There were Rajput soldiers on both sides. At one stage in the fierce struggle, Badayuni asked Asaf Khan how to distinguish between the friendly and enemy Rajputs. Asaf Khan replied, "Shoot at whomsoever you like, on whichever side they may be killed, it will be a gain to Islam." K. S. Lal cited this example to estimate that Hindu soldiers died in large numbers for their Muslim lords in medieval India.

==Aftermath==
Despite the victory in the battle, Man Singh did not allow the imperial army to chase the retreating Mewar troops and Pratap. According to historian Rima Hooja, this was done by Man Singh because of his personal respect for Pratap. However, Man Singh was reprimanded by Akbar for not capturing Pratap and was suspended from the Mughal court for sometime.

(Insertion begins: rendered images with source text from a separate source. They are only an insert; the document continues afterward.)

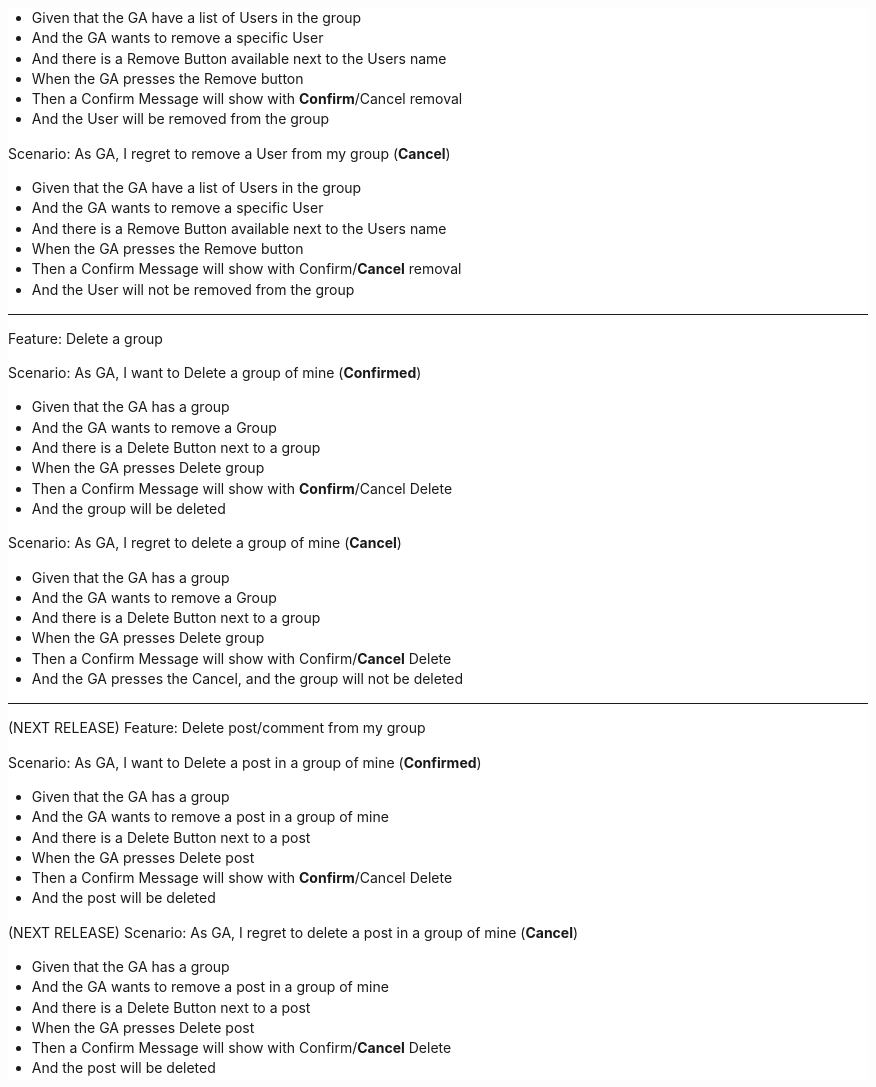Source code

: - Given that the GA have a list of Users in the group
- And the GA wants to remove a specific User
- And there is a Remove Button available next to the Users name
- When the GA presses the Remove button
- Then a Confirm Message will show with **Confirm**/Cancel removal
- And the User will be removed from the group

Scenario: As GA, I regret to remove a User from my group (**Cancel**)

- Given that the GA have a list of Users in the group
- And the GA wants to remove a specific User
- And there is a Remove Button available next to the Users name
- When the GA presses the Remove button
- Then a Confirm Message will show with Confirm/**Cancel** removal
- And the User will not be removed from the group

-----------------------------------

Feature: Delete a group

Scenario: As GA, I want to Delete a group of mine (**Confirmed**)

- Given that the GA has a group
- And the GA wants to remove a Group
- And there is a Delete Button next to a group
- When the GA presses Delete group
- Then a Confirm Message will show with **Confirm**/Cancel Delete
- And the group will be deleted


Scenario: As GA, I regret to delete a group of mine (**Cancel**)

- Given that the GA has a group
- And the GA wants to remove a Group
- And there is a Delete Button next to a group
- When the GA presses Delete group
- Then a Confirm Message will show with Confirm/**Cancel** Delete
- And the GA presses the Cancel, and the group will not be deleted

-----------------------------------
(NEXT RELEASE)
Feature: Delete post/comment from my group

Scenario: As GA, I want to Delete a post in a group of mine (**Confirmed**)

- Given that the GA has a group
- And the GA wants to remove a post in a group of mine
- And there is a Delete Button next to a post
- When the GA presses Delete post
- Then a Confirm Message will show with **Confirm**/Cancel Delete
- And the post will be deleted

(NEXT RELEASE)
Scenario: As GA, I regret to delete a post in a group of mine (**Cancel**)

- Given that the GA has a group
- And the GA wants to remove a post in a group of mine
- And there is a Delete Button next to a post
- When the GA presses Delete post
- Then a Confirm Message will show with Confirm/**Cancel** Delete
- And the post will be deleted
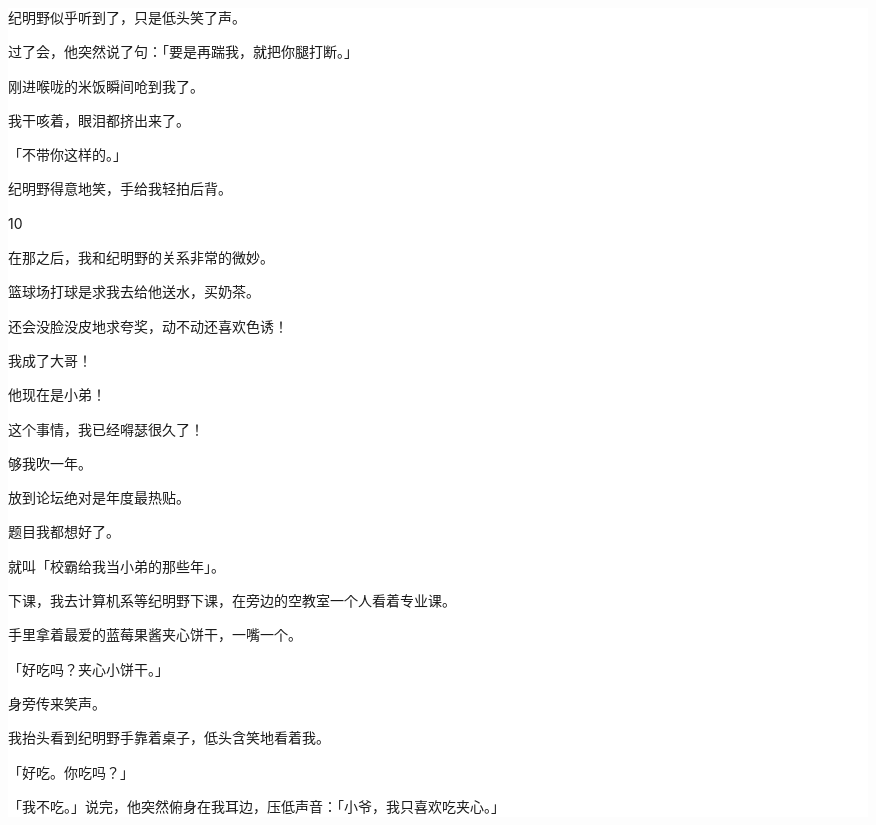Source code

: 
纪明野似乎听到了，只是低头笑了声。


过了会，他突然说了句：「要是再踹我，就把你腿打断。」


刚进喉咙的米饭瞬间呛到我了。


我干咳着，眼泪都挤出来了。


「不带你这样的。」


纪明野得意地笑，手给我轻拍后背。


10


在那之后，我和纪明野的关系非常的微妙。


篮球场打球是求我去给他送水，买奶茶。


还会没脸没皮地求夸奖，动不动还喜欢色诱！


我成了大哥！


他现在是小弟！


这个事情，我已经嘚瑟很久了！


够我吹一年。


放到论坛绝对是年度最热贴。


题目我都想好了。


就叫「校霸给我当小弟的那些年」。


下课，我去计算机系等纪明野下课，在旁边的空教室一个人看着专业课。


手里拿着最爱的蓝莓果酱夹心饼干，一嘴一个。


「好吃吗？夹心小饼干。」


身旁传来笑声。


我抬头看到纪明野手靠着桌子，低头含笑地看着我。


「好吃。你吃吗？」


「我不吃。」说完，他突然俯身在我耳边，压低声音：「小爷，我只喜欢吃夹心。」

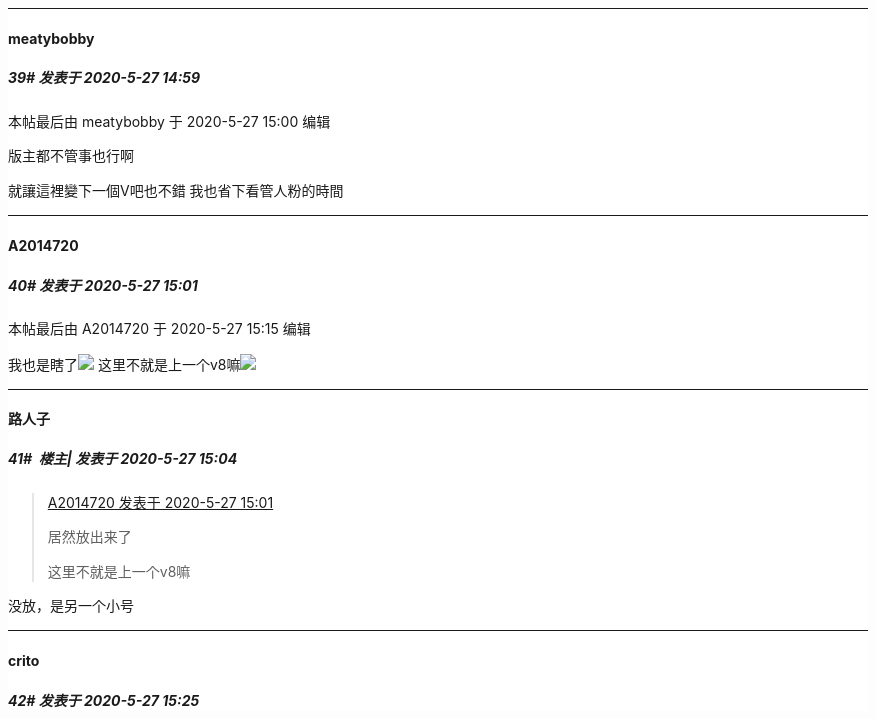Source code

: *****

####  meatybobby  
##### 39#       发表于 2020-5-27 14:59



 本帖最后由 meatybobby 于 2020-5-27 15:00 编辑 

版主都不管事也行啊

就讓這裡變下一個V吧也不錯 我也省下看管人粉的時間







*****

####  A2014720  
##### 40#       发表于 2020-5-27 15:01



 本帖最后由 A2014720 于 2020-5-27 15:15 编辑 

我也是瞎了<img src="https://static.saraba1st.com/image/smiley/face2017/158.png" referrerpolicy="no-referrer">
这里不就是上一个v8嘛<img src="https://static.saraba1st.com/image/smiley/face2017/068.png" referrerpolicy="no-referrer">







*****

####  路人子  
##### 41#         楼主| 发表于 2020-5-27 15:04



<blockquote><a href="httphttps://bbs.saraba1st.com/2b/forum.php?mod=redirect&amp;goto=findpost&amp;pid=47577485&amp;ptid=1937846" target="_blank">A2014720 发表于 2020-5-27 15:01</a>

居然放出来了

这里不就是上一个v8嘛</blockquote>
没放，是另一个小号







*****

####  crito  
##### 42#       发表于 2020-5-27 15:25


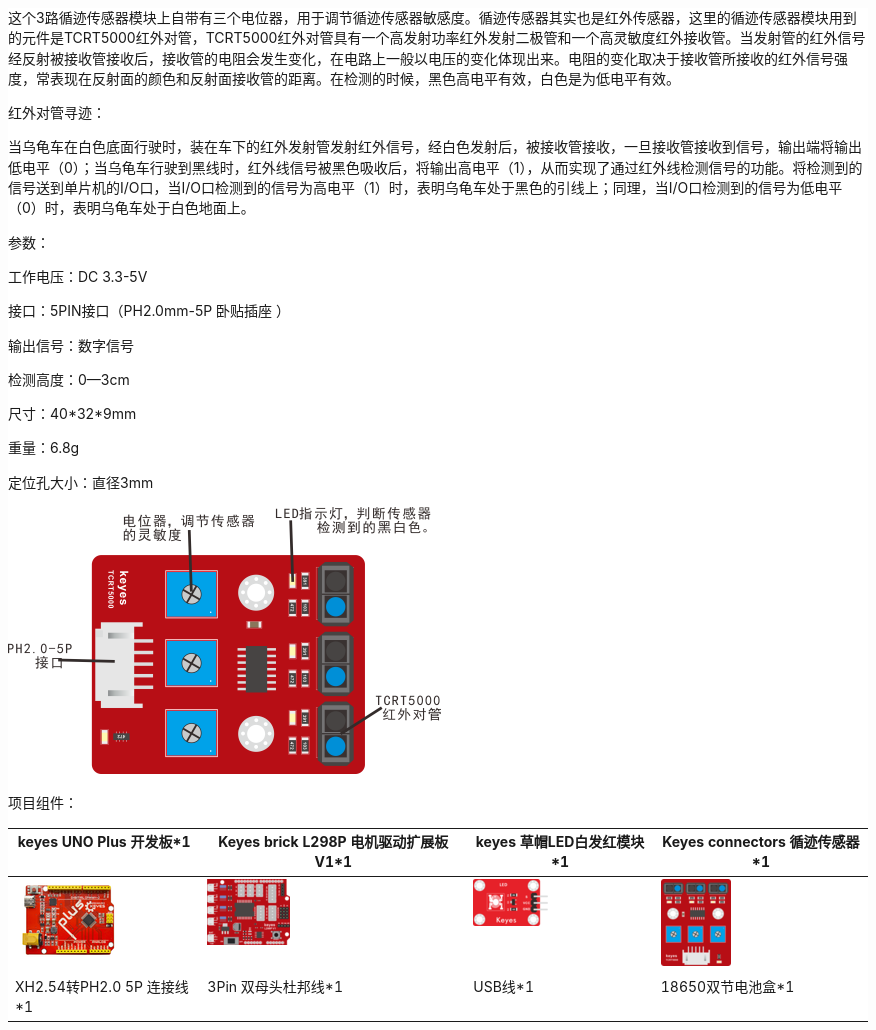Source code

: 这个3路循迹传感器模块上自带有三个电位器，用于调节循迹传感器敏感度。循迹传感器其实也是红外传感器，这里的循迹传感器模块用到的元件是TCRT5000红外对管，TCRT5000红外对管具有一个高发射功率红外发射二极管和一个高灵敏度红外接收管。当发射管的红外信号经反射被接收管接收后，接收管的电阻会发生变化，在电路上一般以电压的变化体现出来。电阻的变化取决于接收管所接收的红外信号强度，常表现在反射面的颜色和反射面接收管的距离。在检测的时候，黑色高电平有效，白色是为低电平有效。

红外对管寻迹：

当乌龟车在白色底面行驶时，装在车下的红外发射管发射红外信号，经白色发射后，被接收管接收，一旦接收管接收到信号，输出端将输出低电平（0）；当乌龟车行驶到黑线时，红外线信号被黑色吸收后，将输出高电平（1），从而实现了通过红外线检测信号的功能。将检测到的信号送到单片机的I/O口，当I/O口检测到的信号为高电平（1）时，表明乌龟车处于黑色的引线上；同理，当I/O口检测到的信号为低电平（0）时，表明乌龟车处于白色地面上。

参数：

工作电压：DC 3.3-5V

接口：5PIN接口（PH2.0mm-5P 卧贴插座 ）

输出信号：数字信号

检测高度：0—3cm

尺寸：40\*32\*9mm

重量：6.8g

定位孔大小：直径3mm

![](media/07f91c262808ec0b48146173080d227e.png)

项目组件：

|keyes UNO Plus 开发板*1|Keyes brick L298P 电机驱动扩展板 V1*1|keyes 草帽LED白发红模块*1|Keyes connectors 循迹传感器*1|
|-|-|-|-|
|![](media/d95b316725f0fbe659f6c324da013a76.png)|![](media/3dca1bdd1d1420c1d12b16cbf52fee00.png)|![](media/31fb938502d3d519813c391569d6a3f3.png)|![](media/4f3f0b0638fcb1a64af48afdc3740309.png)|
|XH2.54转PH2.0 5P 连接线*1|3Pin 双母头杜邦线*1|USB线*1|18650双节电池盒*1|18650电池*2 （电池自配）|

While Pratap was able to make a successful retreat, the Mughal troops captured his temporary capital Gogunda, albeit for a short time. Subsequently, Akbar led a sustained campaign against the Rana, and soon most of the Mewar was under his control. Pressure was exerted by the Mughals upon the Rana's allies and other Rajput chiefs, and he was slowly but surely both geographically and politically isolated. The Mughals' focus shifted to other parts of the empire after 1585 CE, which allowed Pratap to recover much of his ancestral kingdom as attested by the contemporaneous epigraphic evidences, which included all 36 outpost of Mewar apart from Chittor and Mandalgarh which continue to remain under the Mughals.

==Reception==

=== Contemporary ===
In a kāvya-narrative of the battle, Amrit Rai's biography of Man Singh asserts defeat of Rana Pratap.

=== Modern ===
According to Satish Chandra, the battle of Haldighati was, at best, "an assertion of the principle of local independence" in a region prone to internecine warfare. Honour was certainly involved; but it was of Maharana Pratap, not Rajput or Hindu honour.

Hindu Nationalists in post-colonial India have been accused of trying to appropriate Rana Pratap's legacy as part of their efforts to promote their vision of Indian culture, way of life, and propagate a negationist reading, where he went on to win the battle. Most mainstream historians including D. N. Jha, Tanuja Kothiyal, and Rima Hooja reject these attempts as ahistorical.